Honestly, I do think it may be more dangerous for wandering children just because they’re the only ones. People all over my parents’ neighborhood, which is Cul de Sac City and has no busy roads or unsafe places, drive their kids to school. Some of them drive their kids less than 500 feet. If yours are the only kids walking that 500 feet, people aren’t watching for them because they’re no longer used to seeing walking children. I’ve read that most injuries of children walking to school happen when they have to ford the river of SUVs - other moms dropping kids off run them over.
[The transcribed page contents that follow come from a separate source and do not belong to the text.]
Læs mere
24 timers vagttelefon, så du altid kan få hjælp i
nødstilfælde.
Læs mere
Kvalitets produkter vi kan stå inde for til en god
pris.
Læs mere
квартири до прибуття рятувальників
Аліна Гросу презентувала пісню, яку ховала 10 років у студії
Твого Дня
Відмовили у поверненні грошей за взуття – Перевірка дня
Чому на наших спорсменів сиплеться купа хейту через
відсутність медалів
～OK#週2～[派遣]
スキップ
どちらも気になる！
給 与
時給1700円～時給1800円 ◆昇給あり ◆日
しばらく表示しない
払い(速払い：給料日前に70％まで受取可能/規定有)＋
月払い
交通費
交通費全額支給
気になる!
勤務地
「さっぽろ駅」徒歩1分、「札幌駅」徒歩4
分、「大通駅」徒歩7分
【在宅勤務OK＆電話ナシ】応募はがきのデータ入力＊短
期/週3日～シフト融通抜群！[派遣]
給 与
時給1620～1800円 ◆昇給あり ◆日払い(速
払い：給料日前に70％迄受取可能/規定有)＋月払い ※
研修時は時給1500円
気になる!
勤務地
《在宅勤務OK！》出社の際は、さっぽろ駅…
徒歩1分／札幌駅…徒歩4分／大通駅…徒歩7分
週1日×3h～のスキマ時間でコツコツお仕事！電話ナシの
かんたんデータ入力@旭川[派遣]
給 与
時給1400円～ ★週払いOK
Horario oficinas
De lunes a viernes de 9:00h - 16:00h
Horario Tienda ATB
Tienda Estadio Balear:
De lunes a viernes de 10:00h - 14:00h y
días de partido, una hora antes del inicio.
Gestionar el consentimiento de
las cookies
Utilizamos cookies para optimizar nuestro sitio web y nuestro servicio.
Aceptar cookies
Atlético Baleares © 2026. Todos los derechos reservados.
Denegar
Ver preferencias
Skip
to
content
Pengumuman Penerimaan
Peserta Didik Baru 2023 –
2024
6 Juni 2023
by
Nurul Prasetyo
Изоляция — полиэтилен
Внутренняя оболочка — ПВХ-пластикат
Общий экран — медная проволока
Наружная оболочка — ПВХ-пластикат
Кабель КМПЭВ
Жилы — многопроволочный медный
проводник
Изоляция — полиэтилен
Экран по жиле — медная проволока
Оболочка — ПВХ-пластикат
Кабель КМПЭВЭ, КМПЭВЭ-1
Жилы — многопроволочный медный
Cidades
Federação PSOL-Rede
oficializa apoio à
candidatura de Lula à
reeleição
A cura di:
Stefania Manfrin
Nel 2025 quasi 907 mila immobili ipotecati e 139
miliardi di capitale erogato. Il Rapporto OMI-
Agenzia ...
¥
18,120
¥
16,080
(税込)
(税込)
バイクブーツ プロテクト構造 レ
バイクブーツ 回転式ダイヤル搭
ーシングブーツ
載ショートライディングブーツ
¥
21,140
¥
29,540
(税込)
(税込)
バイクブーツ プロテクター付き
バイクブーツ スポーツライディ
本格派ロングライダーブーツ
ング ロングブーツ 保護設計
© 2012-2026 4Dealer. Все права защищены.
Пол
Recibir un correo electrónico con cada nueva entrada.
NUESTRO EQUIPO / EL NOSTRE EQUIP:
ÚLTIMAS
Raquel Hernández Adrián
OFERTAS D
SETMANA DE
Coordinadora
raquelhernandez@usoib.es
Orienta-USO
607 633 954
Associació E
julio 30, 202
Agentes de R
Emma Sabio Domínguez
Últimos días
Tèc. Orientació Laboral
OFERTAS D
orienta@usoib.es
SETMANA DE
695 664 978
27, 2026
It would be a lot safer if there were more kids out there playing. My neighborhood is sharply divided a street away from me between an upscale young professional neighborhood and a poorer black one - the black kids are always on the road coming to and from the park, and they’re the only kids I see unsupervised when I’m out running. The white kids I only see in their own backyards, and they’re never alone out there. In their own backyards! The ghetto kids are a hell of a lot more polite, too - they smile and wave and haul their little siblings out of the way. The richer white kids, who I only see with their parents, don’t smile or nod or wave back. I think they lack social skills.

The grocery store in my neighborhood used to cash cheques for people, way back before debit cards or ATMs existed. They used to accept cheques, or even cash them, for teenagers who were sent on shopping trips with a parent’s cheque. This worked until some kids figured out they could take a cheque from the middle of mom’s cheque book and get it cashed. I think they stopped cashing cheques without matching ID in the early 80s.